The combination of advantages offered by roller screws is compelling and, despite their cost, they are now specified for a wide variety of industrial applications – from plastics moulding machinery to microchip production, and offshore applications to clean rooms. For this reason and to provide greater value and shorter lead times, principle suppliers in this market, such as SKF, offer a ‘preferred range’, which includes the most frequently used sizes of planetary roller screws and recirculating roller screws, along with standard size nuts, with shafts being manufactured to customer specifications.

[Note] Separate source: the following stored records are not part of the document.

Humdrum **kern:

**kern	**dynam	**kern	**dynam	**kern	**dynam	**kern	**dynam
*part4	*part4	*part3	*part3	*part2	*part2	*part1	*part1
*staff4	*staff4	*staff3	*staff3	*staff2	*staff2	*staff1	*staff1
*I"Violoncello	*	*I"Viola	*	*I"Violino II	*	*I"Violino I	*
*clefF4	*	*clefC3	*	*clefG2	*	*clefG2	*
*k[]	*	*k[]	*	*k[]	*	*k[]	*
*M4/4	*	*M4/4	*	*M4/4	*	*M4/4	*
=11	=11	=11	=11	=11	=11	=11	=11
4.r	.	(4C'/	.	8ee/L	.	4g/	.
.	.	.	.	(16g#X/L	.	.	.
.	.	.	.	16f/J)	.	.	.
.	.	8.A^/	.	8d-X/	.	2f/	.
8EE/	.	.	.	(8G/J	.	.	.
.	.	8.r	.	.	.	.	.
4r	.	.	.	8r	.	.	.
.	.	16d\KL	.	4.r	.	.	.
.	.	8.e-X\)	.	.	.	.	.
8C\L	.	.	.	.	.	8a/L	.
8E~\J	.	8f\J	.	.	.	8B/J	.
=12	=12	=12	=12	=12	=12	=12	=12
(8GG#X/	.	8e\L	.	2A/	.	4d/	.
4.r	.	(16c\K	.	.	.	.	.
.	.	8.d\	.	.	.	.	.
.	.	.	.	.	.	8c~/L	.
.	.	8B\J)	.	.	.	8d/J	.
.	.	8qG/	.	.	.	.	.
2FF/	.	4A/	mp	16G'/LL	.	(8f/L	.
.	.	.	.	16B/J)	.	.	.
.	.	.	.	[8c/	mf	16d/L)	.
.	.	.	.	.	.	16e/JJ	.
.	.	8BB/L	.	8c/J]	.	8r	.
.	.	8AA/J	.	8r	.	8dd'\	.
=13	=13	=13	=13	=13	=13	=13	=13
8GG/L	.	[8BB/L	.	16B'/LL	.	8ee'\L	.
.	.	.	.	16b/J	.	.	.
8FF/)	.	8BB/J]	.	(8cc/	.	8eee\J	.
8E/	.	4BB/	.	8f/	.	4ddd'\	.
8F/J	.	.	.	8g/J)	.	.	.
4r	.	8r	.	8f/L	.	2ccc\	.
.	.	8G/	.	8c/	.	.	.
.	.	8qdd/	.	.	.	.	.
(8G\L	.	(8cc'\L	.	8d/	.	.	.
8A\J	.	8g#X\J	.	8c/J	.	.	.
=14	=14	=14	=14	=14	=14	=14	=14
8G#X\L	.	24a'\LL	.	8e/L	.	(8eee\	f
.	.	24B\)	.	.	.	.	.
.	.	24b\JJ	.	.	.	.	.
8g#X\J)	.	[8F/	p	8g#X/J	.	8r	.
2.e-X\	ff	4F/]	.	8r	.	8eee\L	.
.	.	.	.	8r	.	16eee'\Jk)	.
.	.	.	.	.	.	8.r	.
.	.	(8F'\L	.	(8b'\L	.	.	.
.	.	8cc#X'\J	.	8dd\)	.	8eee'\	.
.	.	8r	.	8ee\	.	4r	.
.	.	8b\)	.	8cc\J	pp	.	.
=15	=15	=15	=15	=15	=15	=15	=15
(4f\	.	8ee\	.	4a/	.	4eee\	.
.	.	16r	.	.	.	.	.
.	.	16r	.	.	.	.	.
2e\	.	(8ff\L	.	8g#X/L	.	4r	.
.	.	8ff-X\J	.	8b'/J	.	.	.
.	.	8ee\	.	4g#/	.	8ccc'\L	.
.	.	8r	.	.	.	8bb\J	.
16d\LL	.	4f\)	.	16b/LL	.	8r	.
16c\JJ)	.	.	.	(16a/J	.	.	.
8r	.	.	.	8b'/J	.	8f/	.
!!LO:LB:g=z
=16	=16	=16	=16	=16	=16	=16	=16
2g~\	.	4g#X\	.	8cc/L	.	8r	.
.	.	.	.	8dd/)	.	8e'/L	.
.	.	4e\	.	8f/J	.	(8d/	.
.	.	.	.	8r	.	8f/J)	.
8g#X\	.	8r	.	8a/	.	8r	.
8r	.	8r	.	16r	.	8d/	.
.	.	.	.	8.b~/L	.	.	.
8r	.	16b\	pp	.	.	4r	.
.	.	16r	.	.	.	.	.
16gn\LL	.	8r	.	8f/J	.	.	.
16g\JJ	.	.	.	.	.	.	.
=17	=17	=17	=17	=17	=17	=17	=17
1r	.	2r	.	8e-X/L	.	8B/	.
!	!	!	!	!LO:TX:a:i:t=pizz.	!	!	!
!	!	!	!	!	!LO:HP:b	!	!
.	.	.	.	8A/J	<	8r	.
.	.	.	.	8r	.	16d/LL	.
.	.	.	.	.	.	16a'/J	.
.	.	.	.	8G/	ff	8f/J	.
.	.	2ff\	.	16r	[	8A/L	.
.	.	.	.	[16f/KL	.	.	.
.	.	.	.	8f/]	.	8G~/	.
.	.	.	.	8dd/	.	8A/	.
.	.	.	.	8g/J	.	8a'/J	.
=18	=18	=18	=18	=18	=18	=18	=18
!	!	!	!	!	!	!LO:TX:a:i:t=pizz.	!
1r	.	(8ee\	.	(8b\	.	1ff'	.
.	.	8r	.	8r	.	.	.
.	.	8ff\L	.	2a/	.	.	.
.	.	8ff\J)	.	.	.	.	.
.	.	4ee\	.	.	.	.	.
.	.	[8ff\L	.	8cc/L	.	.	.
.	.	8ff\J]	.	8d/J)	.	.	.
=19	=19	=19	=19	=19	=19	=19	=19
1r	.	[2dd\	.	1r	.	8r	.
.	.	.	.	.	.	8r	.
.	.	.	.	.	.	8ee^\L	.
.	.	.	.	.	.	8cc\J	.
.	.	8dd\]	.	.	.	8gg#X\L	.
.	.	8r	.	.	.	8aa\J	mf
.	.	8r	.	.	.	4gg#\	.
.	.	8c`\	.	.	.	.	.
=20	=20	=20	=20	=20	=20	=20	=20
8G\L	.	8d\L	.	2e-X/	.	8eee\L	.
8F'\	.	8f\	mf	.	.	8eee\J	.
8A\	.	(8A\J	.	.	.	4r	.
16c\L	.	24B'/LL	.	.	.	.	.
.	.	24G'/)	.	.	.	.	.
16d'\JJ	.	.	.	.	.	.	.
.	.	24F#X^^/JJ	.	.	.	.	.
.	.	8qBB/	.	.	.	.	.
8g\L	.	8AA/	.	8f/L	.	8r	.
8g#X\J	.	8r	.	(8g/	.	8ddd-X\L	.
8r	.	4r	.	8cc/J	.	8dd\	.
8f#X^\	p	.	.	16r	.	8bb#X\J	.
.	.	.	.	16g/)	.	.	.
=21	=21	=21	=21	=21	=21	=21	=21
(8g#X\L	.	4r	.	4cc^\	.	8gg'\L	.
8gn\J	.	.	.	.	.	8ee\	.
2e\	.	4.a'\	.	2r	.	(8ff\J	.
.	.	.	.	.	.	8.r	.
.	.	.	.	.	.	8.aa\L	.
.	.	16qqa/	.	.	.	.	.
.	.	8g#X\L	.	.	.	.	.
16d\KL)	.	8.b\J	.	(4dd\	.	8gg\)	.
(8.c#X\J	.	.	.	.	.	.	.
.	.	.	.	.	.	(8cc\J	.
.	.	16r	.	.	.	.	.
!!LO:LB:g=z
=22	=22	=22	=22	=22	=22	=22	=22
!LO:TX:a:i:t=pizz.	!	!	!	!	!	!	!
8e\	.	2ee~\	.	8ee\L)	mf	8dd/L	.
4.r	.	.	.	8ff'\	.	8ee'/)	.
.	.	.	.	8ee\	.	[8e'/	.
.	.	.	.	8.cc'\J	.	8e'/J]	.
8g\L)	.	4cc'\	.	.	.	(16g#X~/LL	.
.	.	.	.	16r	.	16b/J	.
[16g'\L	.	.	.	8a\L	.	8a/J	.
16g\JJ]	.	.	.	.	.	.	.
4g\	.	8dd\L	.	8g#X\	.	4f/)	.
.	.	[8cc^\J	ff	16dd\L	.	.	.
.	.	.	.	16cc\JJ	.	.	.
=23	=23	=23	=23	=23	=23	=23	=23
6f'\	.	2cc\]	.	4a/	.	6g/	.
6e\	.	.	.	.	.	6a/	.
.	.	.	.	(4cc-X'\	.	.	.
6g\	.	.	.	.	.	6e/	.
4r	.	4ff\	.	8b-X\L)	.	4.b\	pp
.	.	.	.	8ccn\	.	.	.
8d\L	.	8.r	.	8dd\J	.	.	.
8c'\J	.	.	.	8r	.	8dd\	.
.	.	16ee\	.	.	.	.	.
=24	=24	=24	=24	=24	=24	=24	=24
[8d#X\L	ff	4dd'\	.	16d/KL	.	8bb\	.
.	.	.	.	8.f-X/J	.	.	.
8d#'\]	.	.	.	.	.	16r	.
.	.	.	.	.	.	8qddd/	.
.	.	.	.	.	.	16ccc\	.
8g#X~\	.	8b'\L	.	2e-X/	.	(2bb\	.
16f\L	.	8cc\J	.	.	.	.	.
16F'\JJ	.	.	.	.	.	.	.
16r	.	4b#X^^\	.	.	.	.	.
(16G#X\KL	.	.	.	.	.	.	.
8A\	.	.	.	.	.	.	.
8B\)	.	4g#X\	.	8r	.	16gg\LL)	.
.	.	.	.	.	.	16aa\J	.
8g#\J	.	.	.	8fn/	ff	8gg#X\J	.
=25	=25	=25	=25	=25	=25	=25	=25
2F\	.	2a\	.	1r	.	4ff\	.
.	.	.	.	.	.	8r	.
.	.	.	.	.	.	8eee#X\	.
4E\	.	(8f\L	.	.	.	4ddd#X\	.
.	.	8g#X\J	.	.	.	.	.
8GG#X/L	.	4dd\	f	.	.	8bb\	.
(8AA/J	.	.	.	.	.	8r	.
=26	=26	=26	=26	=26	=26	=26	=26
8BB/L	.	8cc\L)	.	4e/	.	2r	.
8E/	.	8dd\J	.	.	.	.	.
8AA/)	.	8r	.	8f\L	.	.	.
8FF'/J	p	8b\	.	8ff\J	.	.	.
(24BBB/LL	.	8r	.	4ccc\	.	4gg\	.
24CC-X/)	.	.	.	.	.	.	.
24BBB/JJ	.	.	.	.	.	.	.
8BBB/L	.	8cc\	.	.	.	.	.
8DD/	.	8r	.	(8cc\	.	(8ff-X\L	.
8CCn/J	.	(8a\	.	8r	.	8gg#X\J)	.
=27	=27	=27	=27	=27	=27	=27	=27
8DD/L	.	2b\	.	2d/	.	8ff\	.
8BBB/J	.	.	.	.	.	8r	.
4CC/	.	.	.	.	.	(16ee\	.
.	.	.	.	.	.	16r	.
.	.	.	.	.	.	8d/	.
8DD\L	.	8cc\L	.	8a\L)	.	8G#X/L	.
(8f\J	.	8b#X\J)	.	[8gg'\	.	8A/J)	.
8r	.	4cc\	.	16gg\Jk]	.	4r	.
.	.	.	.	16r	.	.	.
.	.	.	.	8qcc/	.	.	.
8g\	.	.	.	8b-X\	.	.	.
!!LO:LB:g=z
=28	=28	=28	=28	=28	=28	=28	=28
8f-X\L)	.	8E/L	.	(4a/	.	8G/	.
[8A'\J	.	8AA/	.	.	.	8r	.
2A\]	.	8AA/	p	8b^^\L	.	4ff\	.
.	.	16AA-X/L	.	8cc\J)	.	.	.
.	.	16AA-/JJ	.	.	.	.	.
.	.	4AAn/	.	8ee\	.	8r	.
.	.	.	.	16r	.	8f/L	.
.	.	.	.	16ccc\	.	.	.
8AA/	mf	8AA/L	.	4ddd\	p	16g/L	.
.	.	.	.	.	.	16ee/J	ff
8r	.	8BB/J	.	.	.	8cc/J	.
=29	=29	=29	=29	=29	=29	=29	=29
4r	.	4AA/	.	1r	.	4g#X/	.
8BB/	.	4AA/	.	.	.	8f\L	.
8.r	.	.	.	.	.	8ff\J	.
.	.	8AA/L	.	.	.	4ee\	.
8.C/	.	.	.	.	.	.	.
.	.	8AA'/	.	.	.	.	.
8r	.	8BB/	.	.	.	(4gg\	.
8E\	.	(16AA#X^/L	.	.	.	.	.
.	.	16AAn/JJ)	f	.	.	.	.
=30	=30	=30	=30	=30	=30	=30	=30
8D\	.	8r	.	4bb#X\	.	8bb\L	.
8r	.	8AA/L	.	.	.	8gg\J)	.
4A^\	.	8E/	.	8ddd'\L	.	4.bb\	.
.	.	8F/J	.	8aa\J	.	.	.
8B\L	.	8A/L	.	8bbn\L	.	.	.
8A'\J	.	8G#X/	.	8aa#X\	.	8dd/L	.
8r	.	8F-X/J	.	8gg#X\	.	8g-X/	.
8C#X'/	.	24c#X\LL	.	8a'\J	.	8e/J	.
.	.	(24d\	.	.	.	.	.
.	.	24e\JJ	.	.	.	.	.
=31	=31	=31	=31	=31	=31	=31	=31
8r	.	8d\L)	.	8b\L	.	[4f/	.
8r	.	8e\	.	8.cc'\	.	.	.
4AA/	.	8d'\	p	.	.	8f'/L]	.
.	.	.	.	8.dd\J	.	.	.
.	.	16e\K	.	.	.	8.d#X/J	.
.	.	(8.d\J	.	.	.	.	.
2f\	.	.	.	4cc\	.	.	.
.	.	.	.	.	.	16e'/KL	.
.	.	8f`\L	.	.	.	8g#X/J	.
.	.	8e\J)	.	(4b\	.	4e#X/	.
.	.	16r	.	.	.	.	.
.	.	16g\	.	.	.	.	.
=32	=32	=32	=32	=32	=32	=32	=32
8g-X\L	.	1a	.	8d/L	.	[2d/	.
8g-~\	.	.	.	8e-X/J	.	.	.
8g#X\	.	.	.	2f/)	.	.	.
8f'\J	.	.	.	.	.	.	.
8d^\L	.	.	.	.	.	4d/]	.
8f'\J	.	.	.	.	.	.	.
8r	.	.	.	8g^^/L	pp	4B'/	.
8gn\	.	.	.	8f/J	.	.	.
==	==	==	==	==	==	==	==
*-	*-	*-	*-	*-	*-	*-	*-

The extraordinary load capacity of roller screws is used to advantage in injection moulding machinery; for instance, SKF’s Ultra Power planetary roller screws (which create forces approaching 500kN) can exert a clamping pressure of up to 200 tonnes in these machines. The reliability and load capacity of roller screws is also exploited in aerospace applications where they provide the necessary actuation for flight control surfaces.
And thanks to their superior positional accuracy and repeatability, roller screws are now also widely used in automated assembly cells for operations that require precise and repeatable linear motion such as gluing, riveting and welding. A further example of a precision application is their use in the electromechanical drives of radiotherapy couches which must be positioned with pinpoint accuracy to ensure that patients receive correctly targeted radiation doses.
Combined with a suitable electric servomotor in a compact actuator format, roller screw based electromechanical cylinders are now increasingly being used as drop-in replacements for hydraulic rams in applications that require high actuation forces without the attendant problems of hydraulics such as failed seals and oil contamination. Indeed, roller screw-based electromechanical actuators are now finding their way into many applications that might previously have involved the use of hydraulics or pneumatics.
Precision electromechanical cylinders do cost more per equivalent unit than their fluid power alternatives; however, electromechanical technology provides additional value over the lifetime of a machine that more than offsets the higher initial outlay. The environmental and performance benefits of electromechanical cylinders have already been touched upon; other advantages include a much simpler machine design that dispenses with pumps, accumulators, valve manifolds, pipework, seals and so on, as well as a substantially reduced maintenance burden.
In terms of applications, roller screws are likely to be chosen when ball screws can no longer cope; so, if a ball screw-based design is right on the edge of its speed or load envelope, lacks the required accuracy, provides short service life or is likely to suffer premature failure, then it’s time to do the cost benefit analysis and consider stepping up to roller screws.